In association with heise online

20 September 2006, 17:19

Edward Henning, Jürgen Schmidt

You can't Bank on Security

Testing of UK bank pages reveals possible vulnerabilities

Quite rightly, banks advise their customers to take great care not to fall victim to phishing emails and other online risks. But, as heise Security discovered when checking the on-line pages of British banks, their customers would be a great deal safer if the banks accepted their responsibilities in this, and took much better precautions themselves.
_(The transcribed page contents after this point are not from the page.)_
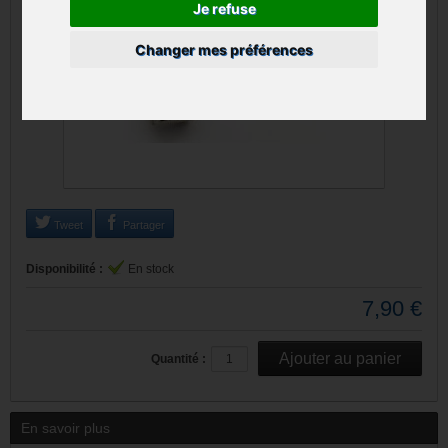
Je refuse
Changer mes préférences
Tweet
Partager
Disponibilité :
En stock
7,90 €
Quantité :
En savoir plus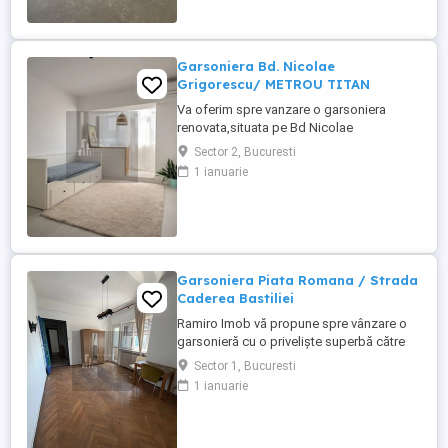
valorificare. Datorita amplasarii intr-o
constructie noua ...
Garsoniera Bd. Nicolae
Grigorescu/ METROU TITAN
Va oferim spre vanzare o garsoniera
renovata,situata pe Bd Nicolae
Grigorescu. Caracteristici: Situat la 1 minut
Sector 2, Bucuresti
de statia de Metrou Titan Etaj 6 din 10 An
1 ianuarie
1987 Suprafata utila 25 mp Mobilata si
utilata Bloc in curs de anvelopare
Instalatie electrica schimbata Instalatie
sanitara schimbata Pentru mai ...
Garsoniera Piata Romana / Strada
Caderea Bastiliei
Ramiro Imob vă propune spre vânzare o
garsonieră cu o priveliște superbă către
rondul de la Piața Romană. Situată la etajul
Sector 1, Bucuresti
7 din 7, într-un imobil construit în anul
1 ianuarie
1938. Suprafață: 30 mp Vedere
panoramică către rondul de la Piața
Romană Pentru mai multe detalii, vizionări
Consider this situation: you receive an email that appears to come from your on-line bank. It tells you how the on-line system has been overhauled, and of new services, particularly how you can upgrade your on-line current account to earn interest. It gives you a link to follow in order to access this. You click on the link, and are taken to the familiar login page of the bank. You are concerned about security, and so you check the page carefully: it looks correct, the address bar contains the correct address, and the little padlock icon at the bottom shows it as an SSL secured page; you click on this icon, and up pops the certificate information, all present and correct. Satisfied, you enter your personal details, PIN, and then encounter an error. "Sorry, the server is experiencing problems, please try again later". After a while, you type in your bank URL directly, and find your account has been emptied. Your personal information had been sent to an attacker, and you have become the victim of a phishing attack.

[bild6]

This kind of attack is indeed possible, if the web pages of your bank have not been sufficiently secured. For at least the last eight years security experts have known about a problem called frame spoofing. In 1998 Microsoft addressed this problem with a patch for Internet Explorer 4 on Windows 3.1. (Yes we really are talking about that long ago the period shortly after DOS). Microsoft explained it quite correctly at the time: "This issue may enable a malicious Web site operator to mimic a legitimate Web site by inserting a window as a frame within the legitimate Web site's window."

Microsoft introduced a protection mechanism against this problem, but unfortunately, up until the present ie. up to and including Internet Explorer 6 they did not activate it by default. (Current beta versions of IE 7 finally have it activated by default in the internet zone.) This is one of the reasons that working with frames is considered insecure by security experts.

Nevertheless, many British banks still work with frames even in the most sensitive areas of their online banking where you enter PINs and TANs (Personal Identification Numbers and Transaction Numbers). This allows potential attackers to create advanced spoofing attacks where even an experienced user would not be able to distinguish between the attacker's page and the real site. Even encryption does not protect from this.

The following demonstrations worked as described at the time of writing this report, using Internet Explorer 6 with default settings. If, for example, you are using Internet Explorer and have optimised it for security following the instructions in the heisec Browsercheck, then the following demonstrations should not work. Naturally, we hope and expect that the banks concerned will fix the problems that we have highlighted, and so we also show here some screenshots of the results of these demonstrations to illustrate the principles involved.